Determine the number of lines in the listing below that hold the word "template". Write the number alone.

▶ [Data section]
------------------------------

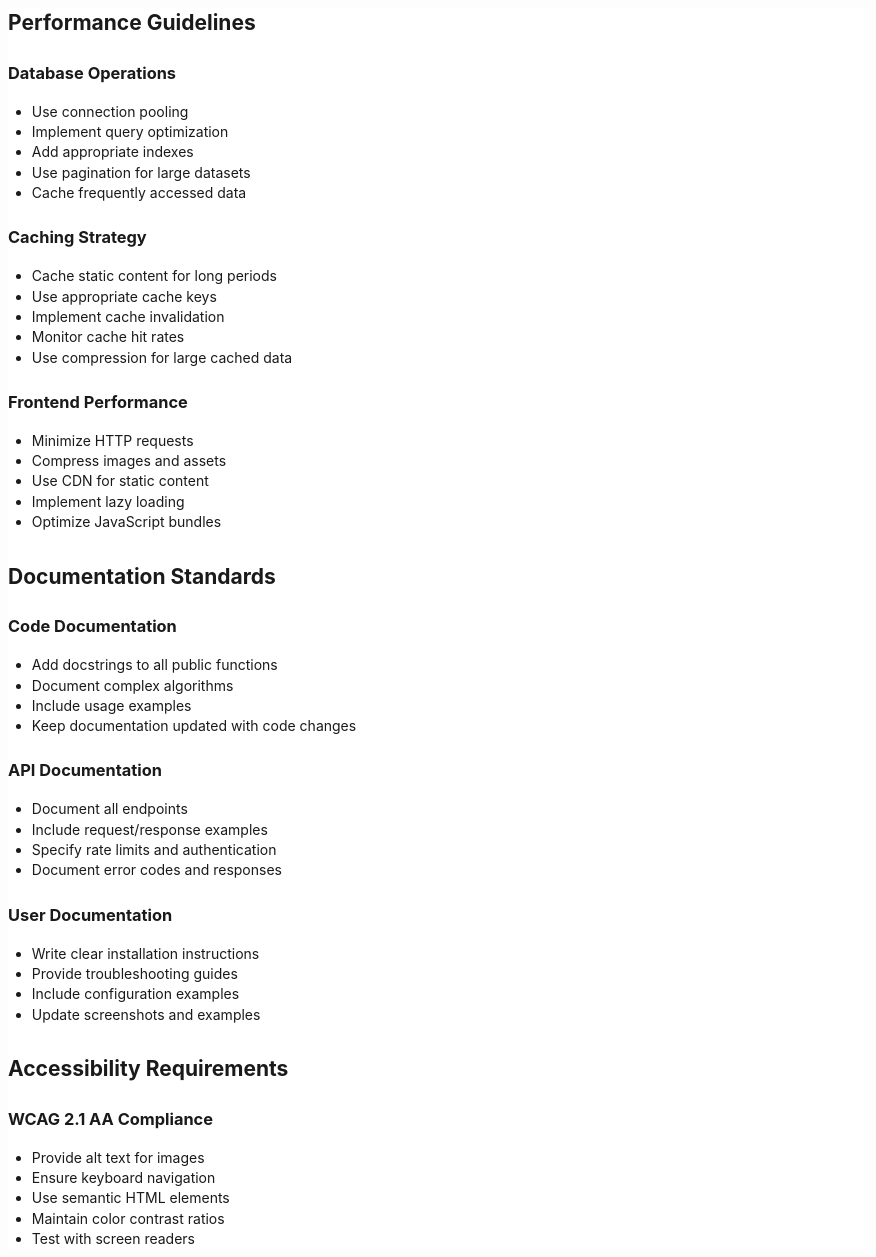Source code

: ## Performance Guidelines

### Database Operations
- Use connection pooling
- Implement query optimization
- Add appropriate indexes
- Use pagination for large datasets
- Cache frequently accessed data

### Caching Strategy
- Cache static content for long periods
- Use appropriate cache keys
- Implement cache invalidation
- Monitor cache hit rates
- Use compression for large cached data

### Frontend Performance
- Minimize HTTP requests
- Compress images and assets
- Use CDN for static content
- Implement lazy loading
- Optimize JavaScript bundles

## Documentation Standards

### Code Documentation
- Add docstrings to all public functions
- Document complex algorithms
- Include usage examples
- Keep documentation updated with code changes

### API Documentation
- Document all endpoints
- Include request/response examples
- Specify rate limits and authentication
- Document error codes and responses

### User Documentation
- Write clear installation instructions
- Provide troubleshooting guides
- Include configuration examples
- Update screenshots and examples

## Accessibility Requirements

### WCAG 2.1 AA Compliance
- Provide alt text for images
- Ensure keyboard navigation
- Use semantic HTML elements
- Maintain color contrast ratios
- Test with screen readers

------------------------------

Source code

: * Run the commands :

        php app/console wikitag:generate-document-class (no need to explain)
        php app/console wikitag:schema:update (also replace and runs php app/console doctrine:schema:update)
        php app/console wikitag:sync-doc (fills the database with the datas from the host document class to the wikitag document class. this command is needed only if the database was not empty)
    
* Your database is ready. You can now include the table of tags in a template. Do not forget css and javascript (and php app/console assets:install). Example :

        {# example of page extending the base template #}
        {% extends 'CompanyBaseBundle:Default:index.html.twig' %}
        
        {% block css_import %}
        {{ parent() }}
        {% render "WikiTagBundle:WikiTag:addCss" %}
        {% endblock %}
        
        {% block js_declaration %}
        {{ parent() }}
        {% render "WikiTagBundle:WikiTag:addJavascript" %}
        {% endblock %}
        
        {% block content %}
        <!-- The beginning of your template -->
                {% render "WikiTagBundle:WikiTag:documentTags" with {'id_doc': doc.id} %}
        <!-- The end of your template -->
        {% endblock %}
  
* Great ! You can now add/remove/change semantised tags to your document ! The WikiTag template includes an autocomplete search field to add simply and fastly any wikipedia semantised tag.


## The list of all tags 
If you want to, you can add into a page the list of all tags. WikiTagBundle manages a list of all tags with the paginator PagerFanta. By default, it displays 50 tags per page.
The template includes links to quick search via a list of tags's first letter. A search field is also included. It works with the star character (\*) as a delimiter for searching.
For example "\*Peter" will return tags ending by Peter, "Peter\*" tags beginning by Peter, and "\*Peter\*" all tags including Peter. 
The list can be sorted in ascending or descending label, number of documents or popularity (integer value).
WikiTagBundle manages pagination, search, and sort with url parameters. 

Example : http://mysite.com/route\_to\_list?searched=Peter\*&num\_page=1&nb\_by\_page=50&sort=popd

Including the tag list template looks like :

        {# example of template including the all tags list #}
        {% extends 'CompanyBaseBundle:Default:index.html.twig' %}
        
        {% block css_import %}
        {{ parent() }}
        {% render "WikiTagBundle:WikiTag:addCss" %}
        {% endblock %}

------------------------------

▶ [The completed task]
8